**Goal:** Can you turn every line of the records below into a numbered list, leaving out any blank lines?

**Data entries:**
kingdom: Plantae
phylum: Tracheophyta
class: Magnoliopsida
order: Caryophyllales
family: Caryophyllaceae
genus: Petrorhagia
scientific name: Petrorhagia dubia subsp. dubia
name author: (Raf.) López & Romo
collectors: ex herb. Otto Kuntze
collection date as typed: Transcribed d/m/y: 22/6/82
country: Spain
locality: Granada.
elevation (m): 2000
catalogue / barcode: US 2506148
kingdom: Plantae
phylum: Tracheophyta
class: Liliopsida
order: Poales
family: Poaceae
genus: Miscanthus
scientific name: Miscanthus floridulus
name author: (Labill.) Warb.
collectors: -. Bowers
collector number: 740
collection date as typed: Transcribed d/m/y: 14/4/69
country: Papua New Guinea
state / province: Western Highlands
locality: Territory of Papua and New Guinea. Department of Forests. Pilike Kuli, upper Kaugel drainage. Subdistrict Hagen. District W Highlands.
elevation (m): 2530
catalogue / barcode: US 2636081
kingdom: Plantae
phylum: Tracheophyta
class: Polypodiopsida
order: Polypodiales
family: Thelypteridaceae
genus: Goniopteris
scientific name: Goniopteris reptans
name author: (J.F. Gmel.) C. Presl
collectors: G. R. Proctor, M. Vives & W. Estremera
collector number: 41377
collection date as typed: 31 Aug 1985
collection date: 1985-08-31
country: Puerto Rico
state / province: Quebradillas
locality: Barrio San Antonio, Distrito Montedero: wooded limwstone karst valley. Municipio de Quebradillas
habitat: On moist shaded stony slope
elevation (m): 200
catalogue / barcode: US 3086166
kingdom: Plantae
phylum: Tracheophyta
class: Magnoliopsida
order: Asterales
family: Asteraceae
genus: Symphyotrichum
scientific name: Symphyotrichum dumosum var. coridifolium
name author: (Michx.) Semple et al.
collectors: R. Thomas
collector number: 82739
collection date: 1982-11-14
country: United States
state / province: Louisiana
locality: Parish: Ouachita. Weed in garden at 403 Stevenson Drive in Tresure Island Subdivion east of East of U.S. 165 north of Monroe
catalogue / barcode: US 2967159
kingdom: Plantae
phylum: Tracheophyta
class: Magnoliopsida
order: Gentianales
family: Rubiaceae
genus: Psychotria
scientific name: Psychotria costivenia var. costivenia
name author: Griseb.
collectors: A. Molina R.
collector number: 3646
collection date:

**Written reply:**
1. kingdom: Plantae
2. phylum: Tracheophyta
3. class: Magnoliopsida
4. order: Caryophyllales
5. family: Caryophyllaceae
6. genus: Petrorhagia
7. scientific name: Petrorhagia dubia subsp. dubia
8. name author: (Raf.) López & Romo
9. collectors: ex herb. Otto Kuntze
10. collection date as typed: Transcribed d/m/y: 22/6/82
11. country: Spain
12. locality: Granada.
13. elevation (m): 2000
14. catalogue / barcode: US 2506148
15. kingdom: Plantae
16. phylum: Tracheophyta
17. class: Liliopsida
18. order: Poales
19. family: Poaceae
20. genus: Miscanthus
21. scientific name: Miscanthus floridulus
22. name author: (Labill.) Warb.
23. collectors: -. Bowers
24. collector number: 740
25. collection date as typed: Transcribed d/m/y: 14/4/69
26. country: Papua New Guinea
27. state / province: Western Highlands
28. locality: Territory of Papua and New Guinea. Department of Forests. Pilike Kuli, upper Kaugel drainage. Subdistrict Hagen. District W Highlands.
29. elevation (m): 2530
30. catalogue / barcode: US 2636081
31. kingdom: Plantae
32. phylum: Tracheophyta
33. class: Polypodiopsida
34. order: Polypodiales
35. family: Thelypteridaceae
36. genus: Goniopteris
37. scientific name: Goniopteris reptans
38. name author: (J.F. Gmel.) C. Presl
39. collectors: G. R. Proctor, M. Vives & W. Estremera
40. collector number: 41377
41. collection date as typed: 31 Aug 1985
42. collection date: 1985-08-31
43. country: Puerto Rico
44. state / province: Quebradillas
45. locality: Barrio San Antonio, Distrito Montedero: wooded limwstone karst valley. Municipio de Quebradillas
46. habitat: On moist shaded stony slope
47. elevation (m): 200
48. catalogue / barcode: US 3086166
49. kingdom: Plantae
50. phylum: Tracheophyta
51. class: Magnoliopsida
52. order: Asterales
53. family: Asteraceae
54. genus: Symphyotrichum
55. scientific name: Symphyotrichum dumosum var. coridifolium
56. name author: (Michx.) Semple et al.
57. collectors: R. Thomas
58. collector number: 82739
59. collection date: 1982-11-14
60. country: United States
61. state / province: Louisiana
62. locality: Parish: Ouachita. Weed in garden at 403 Stevenson Drive in Tresure Island Subdivion east of East of U.S. 165 north of Monroe
63. catalogue / barcode: US 2967159
64. kingdom: Plantae
65. phylum: Tracheophyta
66. class: Magnoliopsida
67. order: Gentianales
68. family: Rubiaceae
69. genus: Psychotria
70. scientific name: Psychotria costivenia var. costivenia
71. name author: Griseb.
72. collectors: A. Molina R.
73. collector number: 3646
74. collection date:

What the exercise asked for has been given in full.